A waterfall enhances a landscape in a number of ways. The sound of falling water masks busy street noises. The movement of the water is pleasant to look at. Birds will come for a drink and even take a bath in the cascading water. Building a waterfall may be hard work, but landscaping the waterfall is the fun part. Plants and flowers help the waterfall blend into the landscaping and look more natural.
Choose plants that have various growing habits. Trailing plants look good growing down the sides of the waterfall and even dipping into the water itself. Ivy is a good choice for shaded areas. Bacopa has small white flowers and oval leaves. Lobelia and sweet alyssum spread in mounds up to 12 inches across and are covered with tiny flowers of blue, white or purple. Upright flowers can include petunias and marguerite daisies.
Decide where you would like the plants. Arrange the plants so they are not symmetrical but the planting looks even from both sides of the waterfall.
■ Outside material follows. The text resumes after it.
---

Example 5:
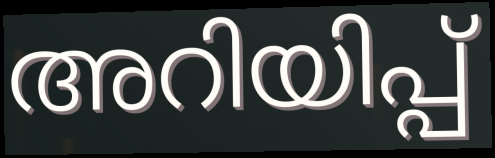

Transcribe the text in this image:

അറിയിപ്പ്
In other words, don't plant two ivy plants at the top followed by two bacopa plants on either side followed by petunias and then marguerite daisies at the bottom. That is too studied and artificial. Vary the arrangement while keeping it balanced.
Put trailing plants at the top and then alternate plants with a spreading growth habit with those that are upright. Put the largest plants at the bottom perimeter of the waterfall rocks. Resist the temptation to put a plant on the very top of the waterfall. Place it slightly to one side or the other so it doesn't look like a hat.
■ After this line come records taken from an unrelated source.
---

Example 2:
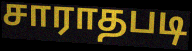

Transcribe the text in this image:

சாராதபடி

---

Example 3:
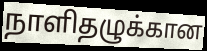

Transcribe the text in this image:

நாளிதழுக்கான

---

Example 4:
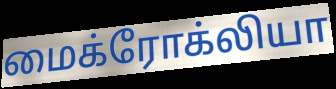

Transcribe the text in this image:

மைக்ரோக்லியா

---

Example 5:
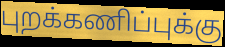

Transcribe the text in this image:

புறக்கணிப்புக்குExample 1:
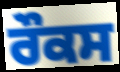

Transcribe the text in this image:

ਰੌਕਸ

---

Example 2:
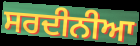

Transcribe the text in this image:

ਸਰਦੀਨੀਆ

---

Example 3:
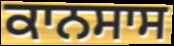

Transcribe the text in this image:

Place the plants still in their nursery containers where you think they'll look good. Rearrange until you're satisfied with the look.
Remove rocks from the sides of the waterfall to make room for the plants, or rearrange the rocks to accommodate the plants. Be careful not to change the water flow when you do this. Keep the plants out of the direct path of the water or where they will be splashed by the water as it falls.
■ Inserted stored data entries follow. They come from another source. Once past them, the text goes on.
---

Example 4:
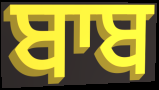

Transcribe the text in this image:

ਬਾਬ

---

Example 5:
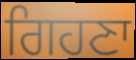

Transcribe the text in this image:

ਗਿਹਣਾ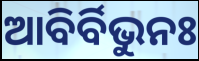
ଆବିର୍ବିଭୁନଃ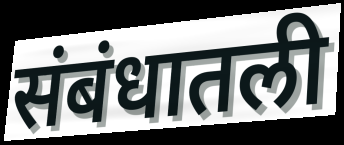
संबंधातलीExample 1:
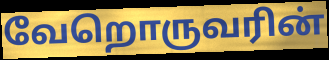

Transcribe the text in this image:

வேறொருவரின்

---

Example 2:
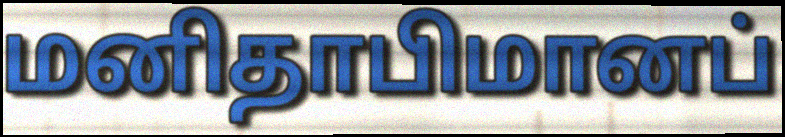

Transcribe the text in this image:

மனிதாபிமானப்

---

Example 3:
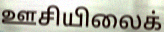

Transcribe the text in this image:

ஊசியிலைக்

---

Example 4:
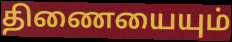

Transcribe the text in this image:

திணையையும்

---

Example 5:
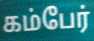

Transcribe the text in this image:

கம்பேர்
Put a pot of soil where the rocks have been removed, or use a heavy plastic bag with holes punched in the bottom for water drainage. Adjust the rocks so the pot or plastic bag isn't visible or is barely visible. Plastic bags works well because you can squeeze them in easier than a hard plastic pot.
Put the plants in the pots. Eventually their growth will hide the pot completely, and they'll look as if they're growing naturally among the rocks.